Collect every line in the items below that contains the word "rows".

(Part of a data file)
<<<<

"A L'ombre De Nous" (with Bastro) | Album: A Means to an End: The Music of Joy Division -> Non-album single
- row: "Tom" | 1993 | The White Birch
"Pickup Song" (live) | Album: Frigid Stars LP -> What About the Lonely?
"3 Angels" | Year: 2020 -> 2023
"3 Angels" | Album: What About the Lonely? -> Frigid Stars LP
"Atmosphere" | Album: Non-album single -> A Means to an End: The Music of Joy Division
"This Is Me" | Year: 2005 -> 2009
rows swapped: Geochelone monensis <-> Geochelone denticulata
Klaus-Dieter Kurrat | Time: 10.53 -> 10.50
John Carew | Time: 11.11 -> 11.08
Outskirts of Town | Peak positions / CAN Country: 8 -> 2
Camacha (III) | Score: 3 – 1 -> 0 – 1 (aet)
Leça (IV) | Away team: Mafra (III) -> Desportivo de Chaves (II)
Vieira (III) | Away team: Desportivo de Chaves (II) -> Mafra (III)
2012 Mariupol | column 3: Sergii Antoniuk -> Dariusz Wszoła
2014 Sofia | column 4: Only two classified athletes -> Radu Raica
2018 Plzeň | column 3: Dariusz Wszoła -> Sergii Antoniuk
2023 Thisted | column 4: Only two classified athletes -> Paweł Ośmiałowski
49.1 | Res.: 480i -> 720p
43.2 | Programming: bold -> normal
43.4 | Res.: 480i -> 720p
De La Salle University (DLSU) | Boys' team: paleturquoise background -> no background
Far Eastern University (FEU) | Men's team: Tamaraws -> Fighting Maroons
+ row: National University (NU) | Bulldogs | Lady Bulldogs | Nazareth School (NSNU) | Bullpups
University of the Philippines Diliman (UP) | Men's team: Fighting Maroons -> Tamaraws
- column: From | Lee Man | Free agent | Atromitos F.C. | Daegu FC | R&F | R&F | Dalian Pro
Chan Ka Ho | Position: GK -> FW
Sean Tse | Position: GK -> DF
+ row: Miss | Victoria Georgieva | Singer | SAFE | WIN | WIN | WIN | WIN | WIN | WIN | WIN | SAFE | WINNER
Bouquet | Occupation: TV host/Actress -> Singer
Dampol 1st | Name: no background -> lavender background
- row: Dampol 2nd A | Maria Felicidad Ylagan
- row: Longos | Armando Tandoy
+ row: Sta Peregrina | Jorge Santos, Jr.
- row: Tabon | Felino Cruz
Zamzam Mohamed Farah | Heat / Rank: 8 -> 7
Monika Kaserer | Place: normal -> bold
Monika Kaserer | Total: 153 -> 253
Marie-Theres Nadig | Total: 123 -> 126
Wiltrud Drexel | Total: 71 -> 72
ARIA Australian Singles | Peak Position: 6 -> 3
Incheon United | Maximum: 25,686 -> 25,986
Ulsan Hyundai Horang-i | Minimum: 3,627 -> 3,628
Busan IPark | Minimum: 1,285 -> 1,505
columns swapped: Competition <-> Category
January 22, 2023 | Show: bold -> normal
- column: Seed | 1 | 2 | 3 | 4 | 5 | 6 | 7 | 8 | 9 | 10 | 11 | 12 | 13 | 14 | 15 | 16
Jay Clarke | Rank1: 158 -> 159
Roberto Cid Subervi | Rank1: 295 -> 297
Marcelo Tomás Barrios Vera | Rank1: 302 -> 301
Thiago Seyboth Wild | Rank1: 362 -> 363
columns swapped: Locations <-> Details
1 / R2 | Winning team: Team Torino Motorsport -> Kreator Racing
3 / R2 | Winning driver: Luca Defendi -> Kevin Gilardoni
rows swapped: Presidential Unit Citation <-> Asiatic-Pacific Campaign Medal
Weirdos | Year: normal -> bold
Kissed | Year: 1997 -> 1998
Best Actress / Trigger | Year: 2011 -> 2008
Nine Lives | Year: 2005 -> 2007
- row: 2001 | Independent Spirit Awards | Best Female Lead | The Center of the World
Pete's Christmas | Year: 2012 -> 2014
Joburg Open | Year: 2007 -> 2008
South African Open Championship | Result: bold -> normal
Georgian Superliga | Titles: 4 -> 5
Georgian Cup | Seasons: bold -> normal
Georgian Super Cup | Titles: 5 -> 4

>>>>

* **CORRECT OUTPUT**
rows swapped: Geochelone monensis <-> Geochelone denticulata
rows swapped: Presidential Unit Citation <-> Asiatic-Pacific Campaign Medal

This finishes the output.